Do we call it quits? No, not unless we’ve quit monitoring, which, I hope you are convinced by now, is probably a dumb idea. Now that we’re armed by new model weights, how do we use them? Quite simply, we replace the previous (prior) model weights by these new weights, and go on our merry way as before. This means

• We now make predictions under each model, but we weight the predictions by the new (updated) model weights.
• We compute model-averaged predictions under the weights, and as appropriate we use these predictions to help us make management decisions.
• We collect another round of monitoring data and compare the value of observed to predicted abundance. We then update the model weights again, according to BT, but with last year’s updated weights as the prior weights.
• Return to the top and repeat….

 

This results in an unending process in which we are always folding new information from surveys into updating our model weights. So, for example in the updating (2) tab of the spreadsheet, I’ve pasted a link from column Q of the updating (1) tab into column D of the updating (2) tab.
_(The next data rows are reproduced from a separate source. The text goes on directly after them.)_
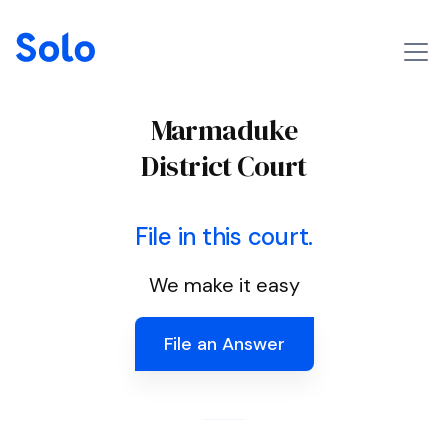
Marmaduke
District Court
File in this court.
We make it easy
File an Answer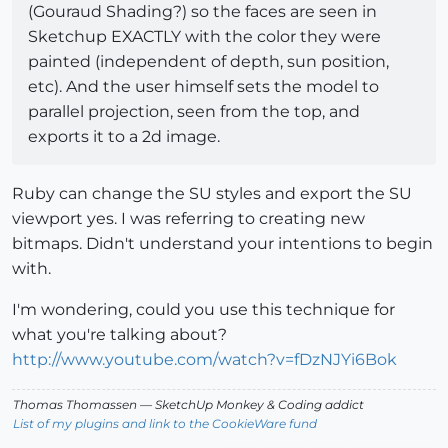
(Gouraud Shading?) so the faces are seen in
Sketchup EXACTLY with the color they were
painted (independent of depth, sun position,
etc). And the user himself sets the model to
parallel projection, seen from the top, and
exports it to a 2d image.
Ruby can change the SU styles and export the SU
viewport yes. I was referring to creating new
bitmaps. Didn't understand your intentions to begin
with.
I'm wondering, could you use this technique for
what you're talking about?
http://www.youtube.com/watch?v=fDzNJYi6Bok
Thomas Thomassen
— SketchUp Monkey
&
Coding addict
List of my plugins and link to the CookieWare fund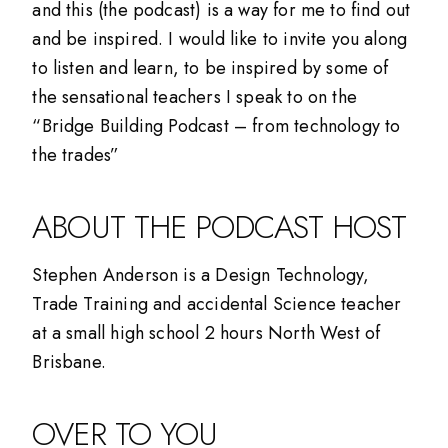
and this (the podcast) is a way for me to find out
and be inspired. I would like to invite you along
to listen and learn, to be inspired by some of
the sensational teachers I speak to on the
“Bridge Building Podcast – from technology to
the trades”
ABOUT THE PODCAST HOST
Stephen Anderson is a Design Technology,
Trade Training and accidental Science teacher
at a small high school 2 hours North West of
Brisbane.
OVER TO YOU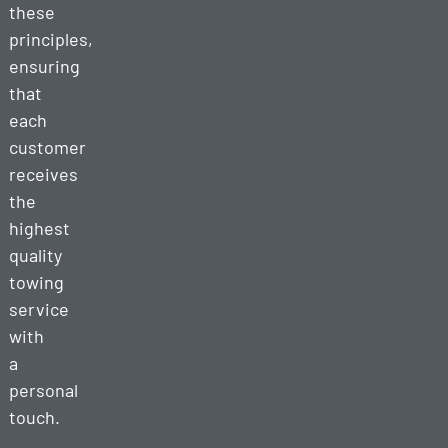
these
principles,
ensuring
that
each
customer
receives
the
highest
quality
towing
service
with
a
personal
touch.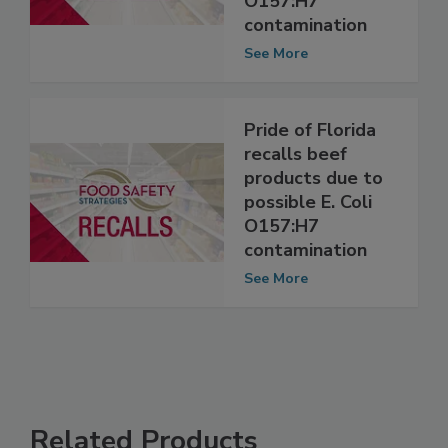
possible E. coli
O157:H7
contamination
See More
Pride of Florida
recalls beef
products due to
possible E. Coli
O157:H7
contamination
See More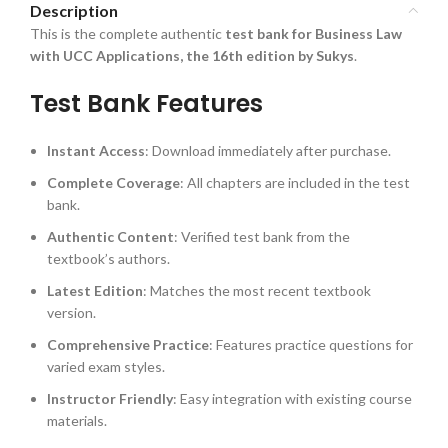
Description
This is the complete authentic
test bank for Business Law
with UCC Applications, the 16th edition by Sukys
.
Test Bank Features
Instant Access
: Download immediately after purchase.
Complete Coverage
: All chapters are included in the test
bank.
Authentic Content
: Verified test bank from the
textbook’s authors.
Latest Edition
: Matches the most recent textbook
version.
Comprehensive Practice
: Features practice questions for
varied exam styles.
Instructor Friendly
: Easy integration with existing course
materials.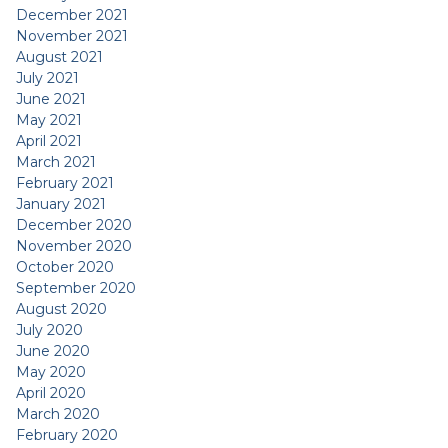
December 2021
November 2021
August 2021
July 2021
June 2021
May 2021
April 2021
March 2021
February 2021
January 2021
December 2020
November 2020
October 2020
September 2020
August 2020
July 2020
June 2020
May 2020
April 2020
March 2020
February 2020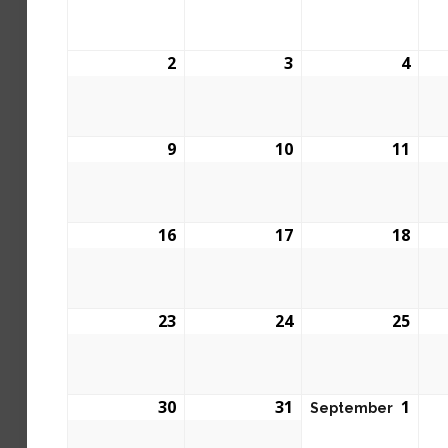
2
3
4
9
10
11
16
17
18
23
24
25
30
31
1
September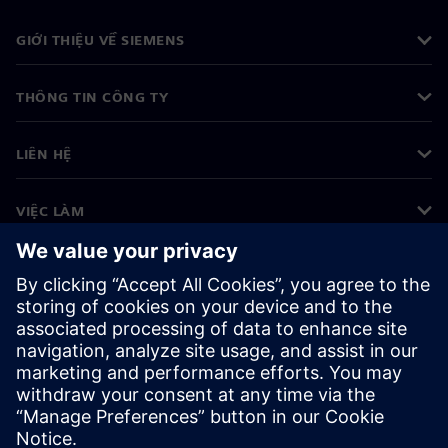
GIỚI THIỆU VỀ SIEMENS
THÔNG TIN CÔNG TY
LIÊN HỆ
VIỆC LÀM
©
Siemens
2026
Thông tin doanh nghiệp
Thông báo về quyền riêng tư
Thông báo về cookie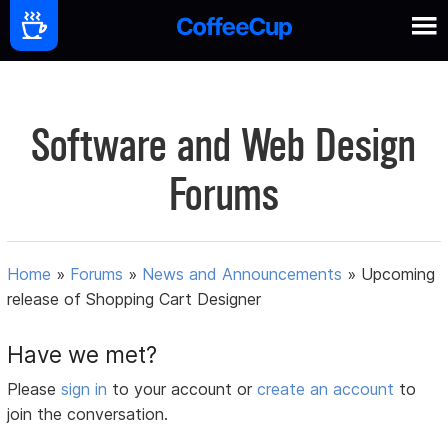
Software and Web Design
Forums
Home
»
Forums
»
News and Announcements
»
Upcoming
release of Shopping Cart Designer
Have we met?
Please
sign in
to your account or
create an account
to
join the conversation.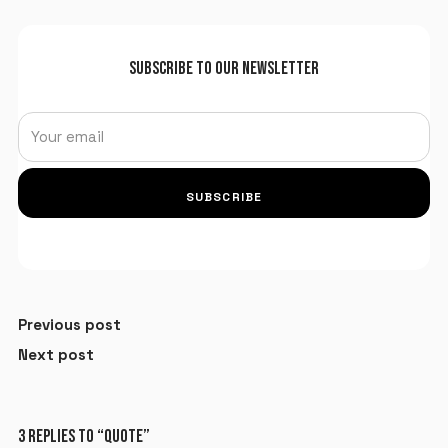
SUBSCRIBE TO OUR NEWSLETTER
SUBSCRIBE
Previous post
Next post
3 REPLIES TO “QUOTE”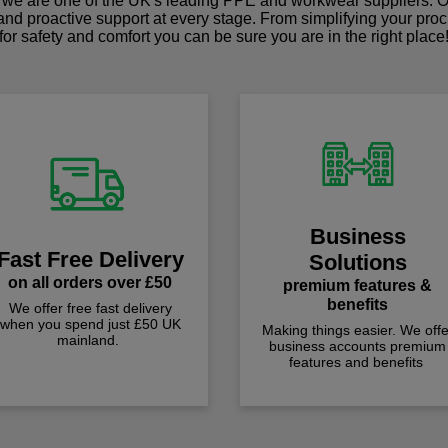
we are one of the UK's leading PPE and workwear suppliers. Ou
 and proactive support at every stage. From simplifying your pro
for safety and comfort you can be sure you are in the right place
Business
Fast Free Delivery
Solutions
on all orders over £50
premium features &
benefits
We offer free fast delivery
when you spend just £50 UK
Making things easier. We offe
mainland.
business accounts premium
features and benefits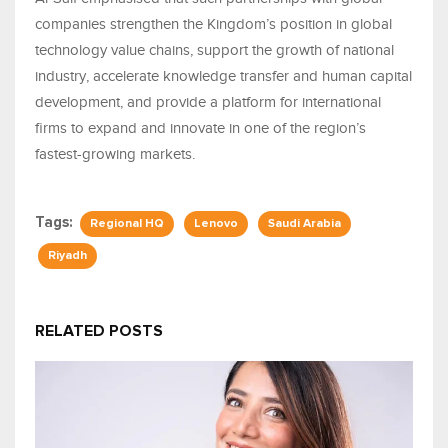
companies strengthen the Kingdom’s position in global
technology value chains, support the growth of national
industry, accelerate knowledge transfer and human capital
development, and provide a platform for international
firms to expand and innovate in one of the region’s
fastest-growing markets.
Tags:
Regional HQ
Lenovo
Saudi Arabia
Riyadh
RELATED POSTS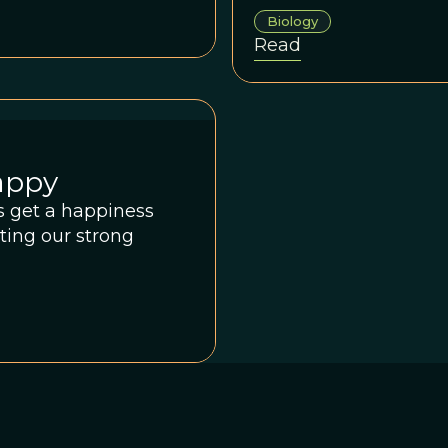
Biology
Read
appy
ds get a happiness
sting our strong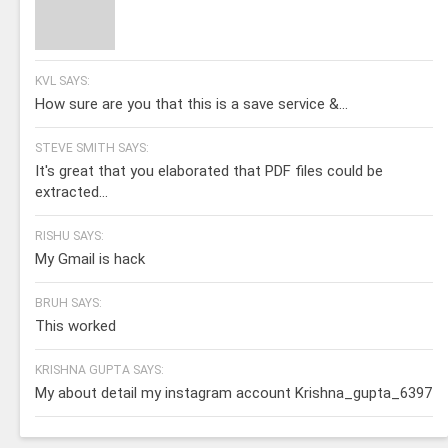
KVL SAYS:
How sure are you that this is a save service &...
STEVE SMITH SAYS:
It's great that you elaborated that PDF files could be
extracted...
RISHU SAYS:
My Gmail is hack
BRUH SAYS:
This worked
KRISHNA GUPTA SAYS:
My about detail my instagram account Krishna_gupta_6397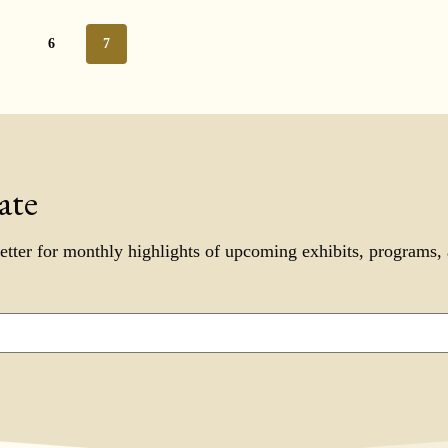
5
6
7
ate
etter for monthly highlights of upcoming exhibits, programs,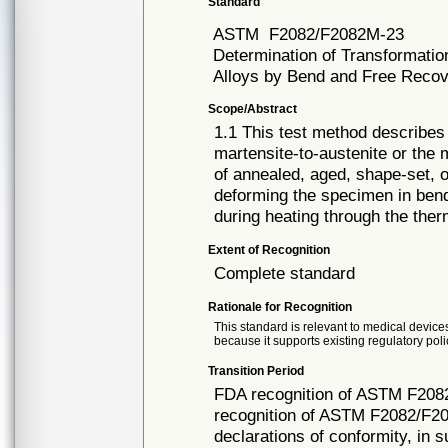
Standard
ASTM
F2082/F2082M-23
Determination of Transformati
Alloys by Bend and Free Reco
Scope/Abstract
1.1 This test method describes 
martensite-to-austenite or the
of annealed, aged, shape-set, 
deforming the specimen in ben
during heating through the the
Extent of Recognition
Complete standard
Rationale for Recognition
This standard is relevant to medical devices
because it supports existing regulatory poli
Transition Period
FDA recognition of ASTM F208
recognition of ASTM F2082/F20
declarations of conformity, in 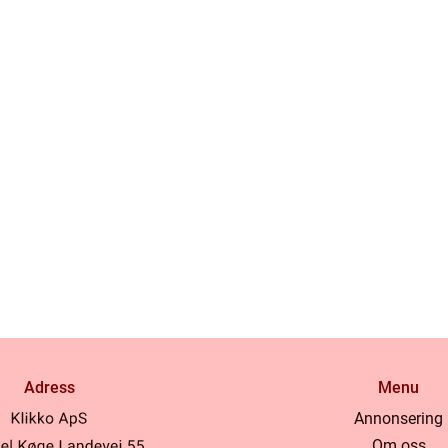
Adress
Menu
Annonsering
Om oss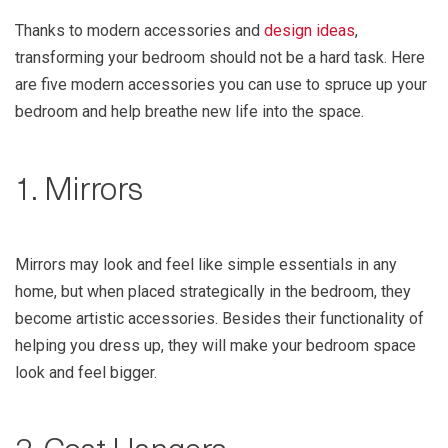
Thanks to modern accessories and
design ideas
,
transforming your bedroom should not be a hard task. Here
are five modern accessories you can use to spruce up your
bedroom and help breathe new life into the space.
1. Mirrors
Mirrors may look and feel like simple essentials in any
home, but when placed strategically in the bedroom, they
become artistic accessories. Besides their functionality of
helping you dress up, they will make your bedroom space
look and feel bigger.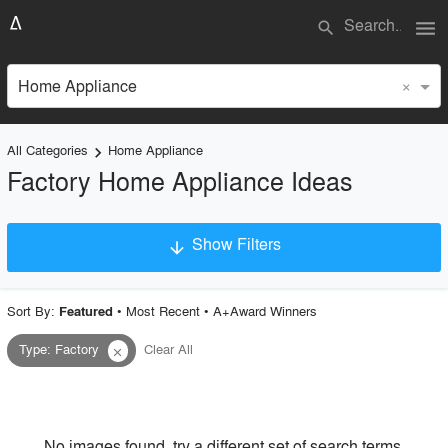
menu
search
×
Home Appliance
All Categories
Home Appliance
keyboard_arrow_right
Factory Home Appliance Ideas
Show Filters
arrow_downward
×
Project Type
Sort By:
•
Most Recent
•
A+Award Winners
Featured
Type
:
Factory
Clear All
close
Material
Style
No images found, try a different set of search terms.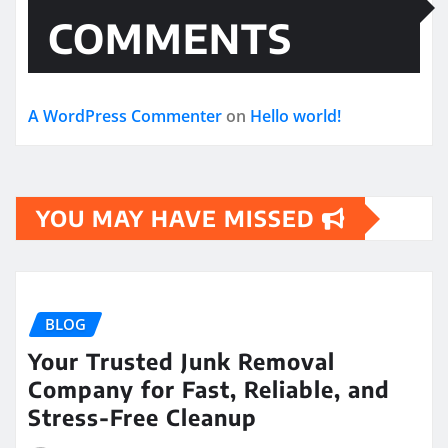
COMMENTS
A WordPress Commenter
on
Hello world!
YOU MAY HAVE MISSED
BLOG
Your Trusted Junk Removal
Company for Fast, Reliable, and
Stress-Free Cleanup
Secondly, I’m going to assume that we are at 370,000 black ducks (as just observed in our surveys, but mallards and other factors remain unchanged); this will slightly change the predictions of our 4 models, which will affect the likelihoods for next year’s observation of black ducks. Finally, say that in the next year we observe 350,000 black ducks. We now use this value and the model likelihoods to update the model weights, as displayed in column Q of updating (2) tab in the spreadsheet; this process could be repeated through any number of sequential predictions-observation-updating sequences. In this example, we seem to be accumulating a bit more evidence in favor of model 4 (Competition, AMH). In practice, the model updating will not be “smooth” over time, for all kinds of reasons, including statistical variation, but also environmental “noise” and management uncertainty (which we’ll discuss later).

 

WHAT? “PRIORS” BOTHER YOU?

 

Occasionally, discussion of Bayes’ updating (which is what this is) gets bogged down with the issue of “priors”, that is, the initial weights of evidence that we apply to our alternative models. There are several ways that these weights can arise, the first 2 of which we’ve seen in the black duck example:

• Evidence based on information theory (AIC, etc.)
• Equal weights when discriminatory evidence does not exist.
• Expert opinion
• Any other “reasonable” procedure

 

The key point is that some means must be established for deriving these weights, in order for this process to work. Because the initial weights will start out having a lot of influence, it is a good idea to use the most objective (or at least rational and explainable) procedures to obtain these weights. More important is a dedication to the long term process of prediction, monitoring, and updating that will eventually make everyone forget what it is they were arguing about when the weights were first formulated. However, if these are unavailable (or cannot be agreed to) then any reasonable procedure (see above) will do. In a moment of frustration at a black duck AHM meeting, I even suggested that the attending members cast ballots for their favorite model(s), with the tally of votes per model divided by votes cast as the model weight.

 

Why such a cavalier attitude? The answer is the adaptive process should soon become independent of the initial weights selected. Effectively, each additional year of updating means that the model weights accumulate one more year that is based on monitoring. After 1 year, there is an initial weight and 1 year of data; after 2, an initial weight and 2, after 10, an initial weight and 10 years of data. By year 10, the effect of the initial weights, unless very different among models, will essentially have disappeared in the data. Eventually, the updated weights are guaranteed to become independent of the initial weights, via a property in these types of Markovian models that is the same property that guarantees stability in age- or staged-based population growth models, regardless of initial age distributions.